All my life I’ve liked to walk. Lately, destination is incidental. I get out and go nowhere. On these walks—perhaps it’s the aimless motion through the city—I’ve noticed a passive habit, a recurring pattern in my mental fabric: I see Seattle as an apparatus for skateboarding. I look at railings, ledges, embankments, stairs, and gliding apparitions take to them with tricks. My old language rises up, the silly argot: kickflip crooked grind. Backside tailslide to fakie. Nollie laser flip.
Although I spent most of my free time between the ages of 13 and 19 on a board, I’ve hardly skated in a decade. Yet this way of seeing remains as reflexive and involuntary as a sense of humor. Until the pandemic set in, and an eerie quiet fell, I hardly knew I was doing it.

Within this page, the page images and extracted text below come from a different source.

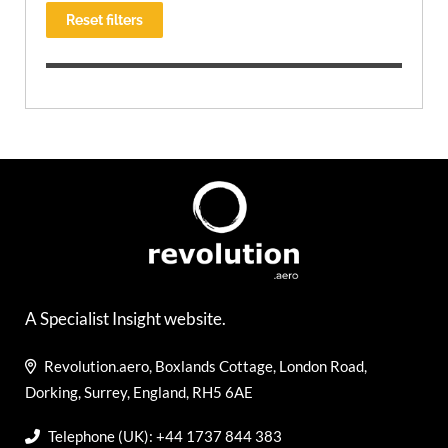
Reset filters
A Specialist Insight website.
Revolution.aero, Boxlands Cottage, London Road,
Dorking, Surrey, England, RH5 6AE
Telephone (UK): +44 1737 844 383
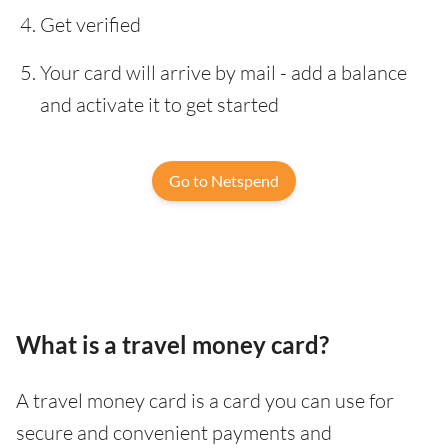
Get verified
Your card will arrive by mail - add a balance
and activate it to get started
Go to Netspend
What is a travel money card?
A travel money card is a card you can use for
secure and convenient payments and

It’s a visual example of how what we learn when we’re young doesn’t fade. At least not without conscious work. I’m not disposed to easy optimism, but for some years I’ve watched certain, semiconscious frameworks tremble, sometimes topple—beliefs I hardly knew I held. That my life is a narrative attached to linear time. That U.S. society, even with its manifold flaws and cruelties and inequities, is basically stable. That things trend fitfully, but ultimately, toward progress. Perhaps, intellectually, I contested these things, but it was hard to not believe them, at least on some level.

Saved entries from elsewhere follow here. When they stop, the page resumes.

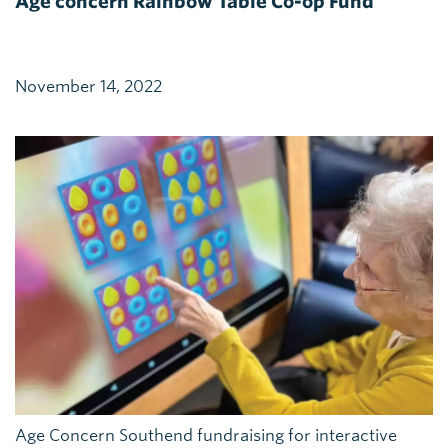
Age concern Rainbow Table Co-op Fund
November 14, 2022
Age Concern Southend fundraising for interactive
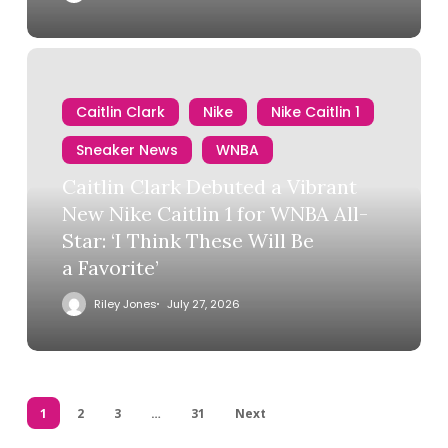
Caitlin Clark
Nike
Nike Caitlin 1
Sneaker News
WNBA
Caitlin Clark Debuted a Vibrant
New Nike Caitlin 1 for WNBA All-
Star: ‘I Think These Will Be
a Favorite’
Riley Jones
July 27, 2026
1
2
3
…
31
Next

Moving through the city now, I’ve been questioning anew how I see. I was raised in a conservative, hyper-religious house. I hardly resemble my upbringing, but even if the picture has changed, I wonder how much the frame has. What do I process through old, forgotten structures? This line of inquiry is hardly new. It’s the stuff of therapy sessions and neuroplasticity research into how our young, pliant minds rigidify and how with some effort we might mollify them again. It is some of what we mean when we say “unconscious bias” and “constructed reality” and “learned behaviors.” As forms of imposed order go, imagining the city as a place to skate is innocuous. But I’ve started to regard these daydreams not only as vestiges of hours on a board, but as reminders. I can see, in an imagined body hurling itself down a set of stairs, what I project onto the world.
 I still count the stairs in a flight to quantify the impact of jumping down them, the pain in the knees and heels.
 See, for instance, “cognitive restructuring.”